L'ambassadeur du Tchad à Khartoum, Baradine Haroun Ibrahim, est arrivé dimanche dans la capitale soudanaise à bord d'un avion affrété par Tripoli. Cet avion devait ramener en soirée l'ambassadeur du Soudan à N'Djamena, Abdullah al-Cheikh, qui a affirmé avant de décoller que sa "priorité" était "de maintenir les relations entre les deux pays et les deux peuples frères".

Accueilli à Khartoum par des responsables libyens et soudanais, l'ambassadeur tchadien a déclaré en français: "Je suis très heureux de reprendre mon poste". Mais il a refusé de répondre aux questions de journalistes soudanais en arabe, pourtant une des langues officielles au Tchad.

Le diplomate a remercié la Libye et minimisé les problèmes entre les deux voisins.

"Nous avons accepté l'idée de renforcer nos relations en toute sincérité et nous vivons en harmonie comme deux frères voisins qui partagent beaucoup de choses", a ajouté M. Ibrahim.

Un responsable du ministère soudanais des Affaires étrangères, Ali Yousouf, s'est montré plus nuancé. "Il existe de nombreux problèmes avec de nombreux pays avec lesquels nous avons des relations diplomatiques complètes. C'est pour cette raison que nous avons des ambassades," a-t-il expliqué.

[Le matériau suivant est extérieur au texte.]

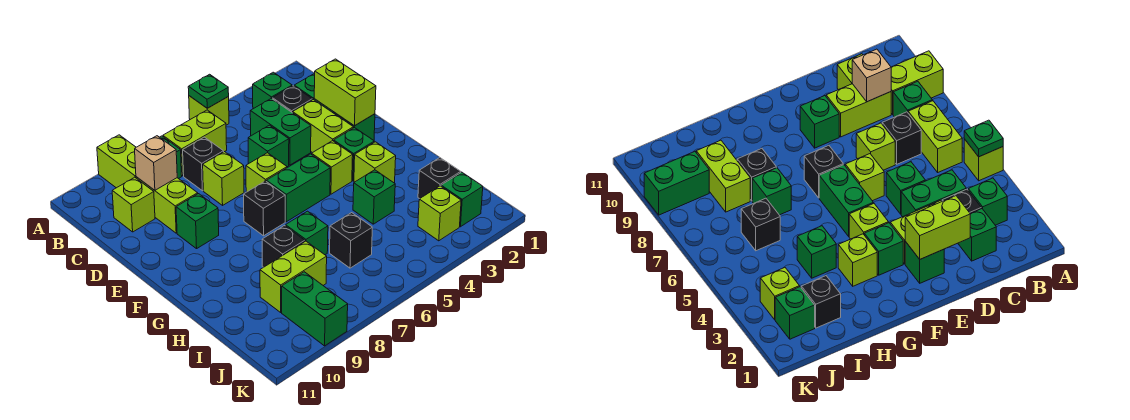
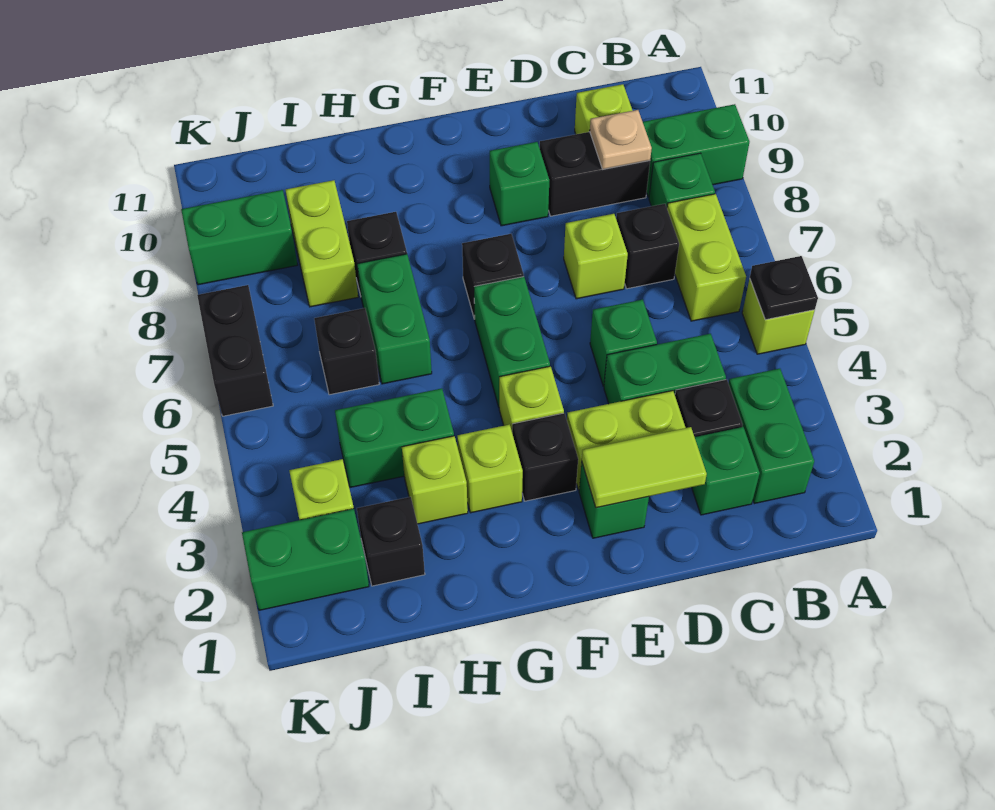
green 1x1 plate [188,74,229,108] -> black 1x1 plate [750,256,818,320]
lime 1x2 brick [97,135,136,188] -> green 1x2 brick [643,104,749,197]
green 1x1 brick [253,72,292,109] -> green 1x2 brick [728,369,814,504]
lime 1x2 brick [136,177,198,233] -> black 1x2 brick [540,132,650,216]
tan 1x1 brick [135,136,177,190] -> tan 1x1 plate [590,110,652,169]
lime 1x2 brick [314,59,376,126] -> lime 1x2 tile [582,427,707,508]
lime 1x1 brick [246,153,287,192] -> lime 1x1 brick moved to [402,436,468,524]
green 1x1 brick [334,127,374,181] -> black 1x1 brick [512,413,578,501]
green 1x1 brick [353,170,395,224] -> green 1x2 brick [335,388,454,488]
green 1x1 brick [286,211,328,255] -> green 1x2 brick [357,254,432,384]
green 1x1 brick [441,172,483,227] -> green 1x2 brick [242,509,369,610]
none -> black 1x2 brick [197,285,273,416]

Le Tchad et le Soudan, qui entretiennent des relations tumultueuses depuis cinq ans, étaient convenus du retour de leurs ambassadeurs "dans un délai de deux semaines" à compter du 24 octobre, à l'issue d'une réunion à Tripoli sous l'égide de la Libye.

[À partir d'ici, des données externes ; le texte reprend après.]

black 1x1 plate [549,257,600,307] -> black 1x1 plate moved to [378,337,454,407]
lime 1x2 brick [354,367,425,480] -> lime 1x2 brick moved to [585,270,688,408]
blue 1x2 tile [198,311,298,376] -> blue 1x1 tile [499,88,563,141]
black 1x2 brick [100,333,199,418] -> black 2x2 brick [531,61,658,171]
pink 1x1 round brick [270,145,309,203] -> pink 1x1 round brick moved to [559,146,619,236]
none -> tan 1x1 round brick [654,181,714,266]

Le Soudan avait rompu en mai leurs relations diplomatiques après une attaque aux portes de Khartoum menée par des rebelles du Darfour (région de l'ouest soudanais en guerre civile depuis 2003), accusant N'Djamena d'être derrière ce raid.

Le Tchad soutient lui avoir subi 28 attaques venues du Soudan, dont celle des 2 et 3 février à N'Djamena au cours de laquelle des rebelles avaient été à deux doigts de renverser le président Idriss Deby Itno. L'est du pays abrite 450.000 réfugiés du Darfour et déplacés tchadiens.

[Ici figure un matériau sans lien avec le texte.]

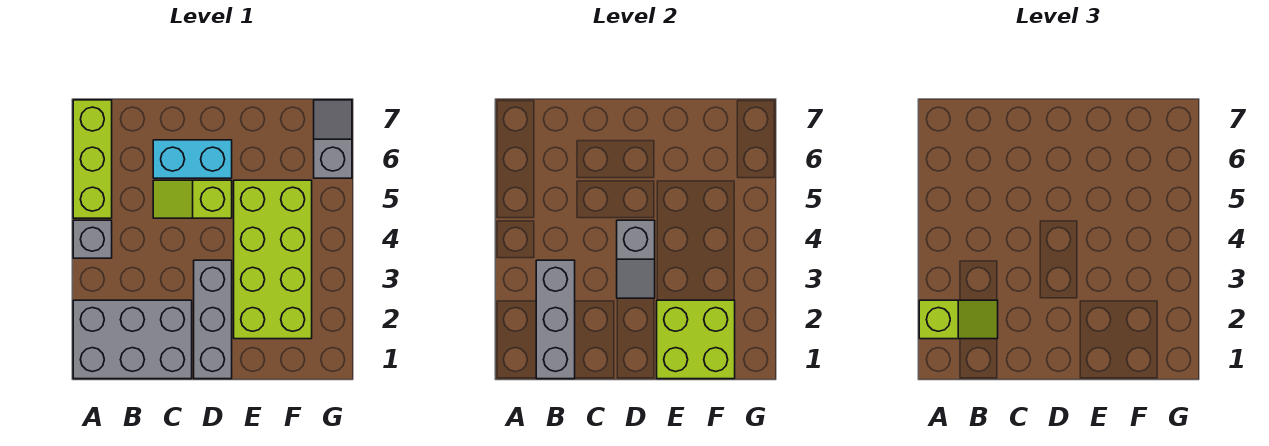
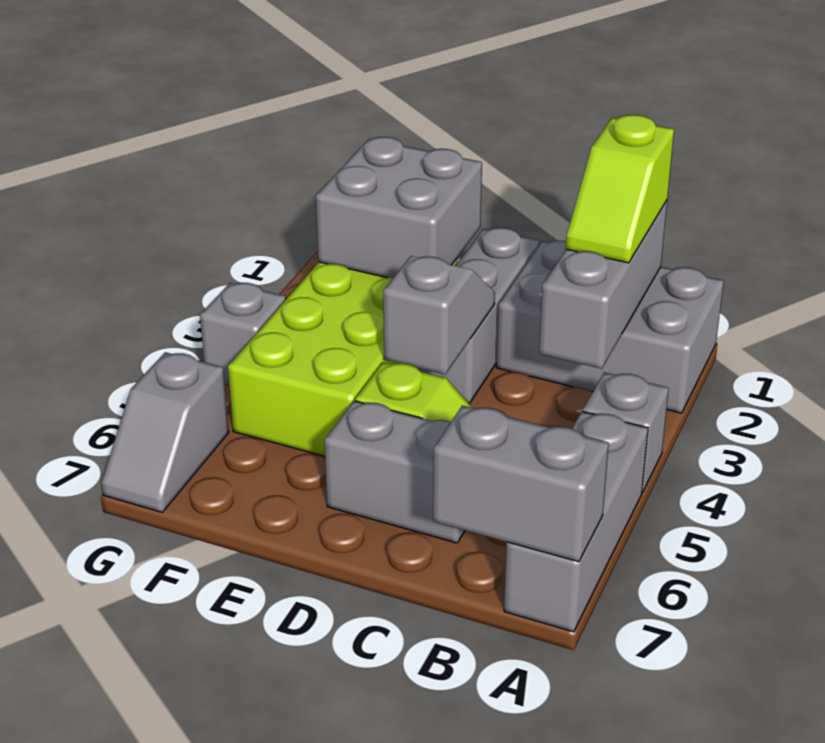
lime 1x2 slope [919,300,998,339] -> lime 1x2 slope turned to [566,115,674,263]
lime 1x3 brick [73,100,112,218] -> grey 1x3 brick [504,411,648,632]
none -> grey 1x2 brick [433,405,609,562]
cyan 1x2 brick [153,140,232,178] -> grey 1x2 brick [325,401,465,543]
lime 2x2 brick [657,300,735,379] -> grey 2x2 brick [316,137,482,278]
none -> grey 1x1 brick [200,283,286,385]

Les deux pays ont signé de nombreux accords censés mettre fin à leurs différends, notamment en 2006 à Tripoli puis en mars dernier à Dakar. Mais tous sont restés lettre morte ou ont été contredits par les faits.

Lors d'une précédente réunion à Asmara, mi-septembre, il avait été décidé la mise sur pied d'une "force de paix et de sécurité conjointe" pour sécuriser la frontière, à laquelle est adossée le Darfour.

Les deux pays doivent fournir chacun 1.000 hommes pour cette force.

Présent à Khartoum ce week-end, l'ex-président du Burundi Pierre Buyoya, à la tête d'une mission de l'Union africaine (UA) sur les relations tchado-soudanaises, a estimé que les deux pays étaient "sérieux" dans leur volonté d'avancer.

"Mais c'est une question très délicate car le niveau de défiance est très élevé", a-t-il enchaîné devant la presse. "Il y a beaucoup de réunions, d'accords, mais la mise en oeuvre n'est pas là (...). Chaque partie a dit +si l'autre arrête (de soutenir les rebelles), j'arrêterai+. C'est une forme de cercle vicieux. Nous devons le briser".

Si ce problème bilatéral n'est pas résolu, a-t-il encore affirmé, "il sera impossible de parvenir à une solution au Darfour".